Department of Oncology Nursing, University Hospitals Leuven, Leuven, Belgium; Department of Public Health and Primary Care, Academic Centre for Nursing and Midwifery, KU Leuven, Leuven, Belgium.
Department of Oncology Nursing, University Hospitals Leuven, Leuven, Belgium; Department of Digestive Oncology, University Hospitals Leuven, Leuven, Belgium.
ESMO Open. 2023 Apr;8(2):101205. doi: 10.1016/j.esmoop.2023.101205. Epub 2023 Apr 3.

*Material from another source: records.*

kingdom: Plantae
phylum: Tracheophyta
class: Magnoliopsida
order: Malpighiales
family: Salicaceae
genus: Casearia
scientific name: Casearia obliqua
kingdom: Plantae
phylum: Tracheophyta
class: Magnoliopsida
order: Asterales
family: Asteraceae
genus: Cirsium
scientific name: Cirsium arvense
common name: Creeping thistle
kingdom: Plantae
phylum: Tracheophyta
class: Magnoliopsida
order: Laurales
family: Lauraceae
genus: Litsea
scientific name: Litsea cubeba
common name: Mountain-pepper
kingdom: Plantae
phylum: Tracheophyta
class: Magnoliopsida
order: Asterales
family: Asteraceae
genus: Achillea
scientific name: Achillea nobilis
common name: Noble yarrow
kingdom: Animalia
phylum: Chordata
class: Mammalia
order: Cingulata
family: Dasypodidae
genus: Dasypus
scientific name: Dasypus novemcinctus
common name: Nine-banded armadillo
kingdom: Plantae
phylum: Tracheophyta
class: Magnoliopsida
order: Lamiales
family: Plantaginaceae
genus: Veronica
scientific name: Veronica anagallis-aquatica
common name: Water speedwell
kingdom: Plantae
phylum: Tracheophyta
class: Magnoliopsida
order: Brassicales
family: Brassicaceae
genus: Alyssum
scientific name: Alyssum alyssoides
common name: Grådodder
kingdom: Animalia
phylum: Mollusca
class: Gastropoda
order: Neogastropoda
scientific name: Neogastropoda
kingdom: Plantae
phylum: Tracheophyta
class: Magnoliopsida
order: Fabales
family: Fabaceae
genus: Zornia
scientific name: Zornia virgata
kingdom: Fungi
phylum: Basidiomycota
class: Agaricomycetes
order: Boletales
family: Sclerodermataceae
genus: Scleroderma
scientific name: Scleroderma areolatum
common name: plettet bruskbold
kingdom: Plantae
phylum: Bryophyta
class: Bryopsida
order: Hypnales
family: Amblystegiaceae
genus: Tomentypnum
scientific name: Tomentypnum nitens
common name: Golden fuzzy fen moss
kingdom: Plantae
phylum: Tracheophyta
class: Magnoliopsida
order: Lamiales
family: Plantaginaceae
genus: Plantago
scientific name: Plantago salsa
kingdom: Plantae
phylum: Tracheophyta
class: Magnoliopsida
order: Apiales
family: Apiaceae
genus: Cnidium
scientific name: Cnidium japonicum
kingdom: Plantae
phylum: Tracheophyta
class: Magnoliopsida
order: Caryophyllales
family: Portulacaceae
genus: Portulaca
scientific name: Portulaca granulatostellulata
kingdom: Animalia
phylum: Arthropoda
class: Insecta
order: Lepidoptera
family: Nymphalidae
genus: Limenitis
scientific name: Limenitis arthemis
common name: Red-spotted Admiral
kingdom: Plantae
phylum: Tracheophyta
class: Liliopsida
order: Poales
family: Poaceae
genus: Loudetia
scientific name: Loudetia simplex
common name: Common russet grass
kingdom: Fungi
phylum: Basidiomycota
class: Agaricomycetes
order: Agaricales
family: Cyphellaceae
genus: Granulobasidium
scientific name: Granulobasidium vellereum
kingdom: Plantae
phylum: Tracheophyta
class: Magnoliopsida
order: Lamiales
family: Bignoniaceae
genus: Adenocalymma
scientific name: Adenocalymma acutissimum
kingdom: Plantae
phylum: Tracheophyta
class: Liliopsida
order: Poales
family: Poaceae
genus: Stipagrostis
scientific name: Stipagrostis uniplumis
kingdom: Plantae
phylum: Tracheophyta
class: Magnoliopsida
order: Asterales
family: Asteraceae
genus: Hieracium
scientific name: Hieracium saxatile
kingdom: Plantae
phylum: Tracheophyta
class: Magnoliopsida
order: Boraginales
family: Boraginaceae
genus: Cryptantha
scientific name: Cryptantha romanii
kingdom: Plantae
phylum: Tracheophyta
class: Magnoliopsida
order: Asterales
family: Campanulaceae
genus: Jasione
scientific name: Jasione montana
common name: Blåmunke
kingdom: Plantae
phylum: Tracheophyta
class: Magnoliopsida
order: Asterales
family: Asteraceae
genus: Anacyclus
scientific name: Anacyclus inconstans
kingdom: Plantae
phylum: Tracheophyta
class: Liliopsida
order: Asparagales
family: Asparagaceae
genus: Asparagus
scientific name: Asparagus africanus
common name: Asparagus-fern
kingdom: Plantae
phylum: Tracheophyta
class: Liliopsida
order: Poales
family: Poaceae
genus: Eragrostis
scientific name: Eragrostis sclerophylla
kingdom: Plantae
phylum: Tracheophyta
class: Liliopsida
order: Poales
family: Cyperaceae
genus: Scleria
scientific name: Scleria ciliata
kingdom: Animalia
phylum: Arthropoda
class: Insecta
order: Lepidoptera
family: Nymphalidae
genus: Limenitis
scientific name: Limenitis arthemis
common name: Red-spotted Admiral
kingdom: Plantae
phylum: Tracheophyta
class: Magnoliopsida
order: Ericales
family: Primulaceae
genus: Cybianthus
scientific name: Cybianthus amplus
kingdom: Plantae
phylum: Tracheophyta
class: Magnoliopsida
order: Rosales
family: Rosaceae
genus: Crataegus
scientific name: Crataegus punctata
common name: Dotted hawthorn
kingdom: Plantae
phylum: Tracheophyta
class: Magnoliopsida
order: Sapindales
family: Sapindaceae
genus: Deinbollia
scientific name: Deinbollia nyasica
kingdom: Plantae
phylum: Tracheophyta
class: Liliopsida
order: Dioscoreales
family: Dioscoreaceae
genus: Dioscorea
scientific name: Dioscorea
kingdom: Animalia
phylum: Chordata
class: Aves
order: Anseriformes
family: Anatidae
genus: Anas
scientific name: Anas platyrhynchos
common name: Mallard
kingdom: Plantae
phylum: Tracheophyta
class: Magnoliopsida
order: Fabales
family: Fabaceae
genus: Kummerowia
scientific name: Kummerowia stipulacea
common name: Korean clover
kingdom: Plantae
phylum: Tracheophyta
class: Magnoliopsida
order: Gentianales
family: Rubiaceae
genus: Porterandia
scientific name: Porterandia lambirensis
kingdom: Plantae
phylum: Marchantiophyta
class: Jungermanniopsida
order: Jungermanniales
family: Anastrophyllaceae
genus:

Both acute and chronic symptoms of oxaliplatin-induced peripheral neuropathy (OIPN) affect patients' treatment dose and duration as well as quality-of-life. Hand/foot-cooling has been shown to reduce taxane-induced peripheral neuropathy but there is unclear evidence in the setting of oxaliplatin.
In a monocentric, open-label phase II trial, patients with malignancies of the digestive system receiving oxaliplatin-based chemotherapy were randomly assigned to receive either continuous cooling of hands and feet using hilotherapy at 11°C during oxaliplatin infusion compared with usual care (no cooling). The primary endpoint was grade ≥2 neuropathy-free rate in 12 weeks after initiation of chemotherapy. Secondary endpoints included OIPN-related treatment alterations, acute OIPN symptoms and perceived comfort of the intervention.
The intention-to-treat population included 39 patients in the hilotherapy group and 38 in the control group. The grade ≥2 neuropathy-free rate at 12 weeks was 100% in the experimental group versus 80.5% in the control group (P = 0.006). This effect was persistent at 24 weeks (66.0% versus 49.2%, respectively) (P = 0.039). Next, treatment alterations-free rate at week 12 was 93.5% in the hilotherapy group compared with 83.3% in the control group (P = 0.131). Patients in the hilotherapy group experienced significantly less acute OIPN symptoms of numbness or tingling [odds ratio (OR) 0.05, 95% confidence interval (CI) 0.02-0.11, P < 0.0001], pain (OR 0.06, 95% CI 0.02-0.15, P < 0.0001) and/or cold sensitivity (OR 0.02, 95% CI 0.01-0.05, P < 0.0001) in fingers or toes as well as less pharyngeal cold sensitivity (OR 0.14, 95% CI 0.05-0.42, P = 0.0005). The majority of patients in the hilotherapy group rated the intervention as neutral, rather comfortable or very comfortable.
In this first study on hand/foot-cooling in oxaliplatin alone, hilotherapy significantly reduced the incidence of grade ≥2 OIPN at 12 and 24 weeks. Hilotherapy also reduced acute OIPN symptoms and was generally well tolerated.
奥沙利铂引起的周围神经病变(OIPN)的急性和慢性症状都会影响患者的治疗剂量和持续时间以及生活质量。手部/足部冷却已被证明可减少紫杉烷类药物引起的周围神经病变,但在奥沙利铂治疗中证据尚不明确。
在一项单中心、开放标签的 II 期试验中,接受奥沙利铂为基础的化疗的消化系统恶性肿瘤患者被随机分配接受奥沙利铂输注时使用 hilotherapy 进行手部和足部连续冷却(11°C)与常规护理(无冷却)。主要终点是在化疗开始后 12 周时无 2 级以上神经病变的患者比例。次要终点包括 OIPN 相关治疗改变、急性 OIPN 症状和干预的感知舒适度。
意向治疗人群包括 hilotherapy 组 39 例和对照组 38 例。在 12 周时,实验组的 2 级以上神经病变无发生率为 100%,对照组为 80.5%(P=0.006)。这一效果在 24 周时仍持续存在(分别为 66.0%和 49.2%)(P=0.039)。其次,在 12 周时,hilotherapy 组的治疗改变无发生率为 93.5%,对照组为 83.3%(P=0.131)。hilotherapy 组患者手指或脚趾麻木或刺痛感[比值比(OR)0.05,95%置信区间(CI)0.02-0.11,P<0.0001]、疼痛(OR 0.06,95%CI 0.02-0.15,P<0.0001)和/或冷敏感性(OR 0.02,95%CI 0.01-0.05,P<0.0001)以及咽冷敏感性(OR 0.14,95%CI 0.05-0.42,P=0.0005)的急性 OIPN 症状明显减少。hilotherapy 组的大多数患者认为干预措施为中性、相当舒适或非常舒适。
在这项单独使用奥沙利铂的手部/足部冷却的首次研究中,hilotherapy 显著降低了 12 周和 24 周时 2 级以上 OIPN 的发生率。hilotherapy 还减少了急性 OIPN 症状,且总体耐受性良好。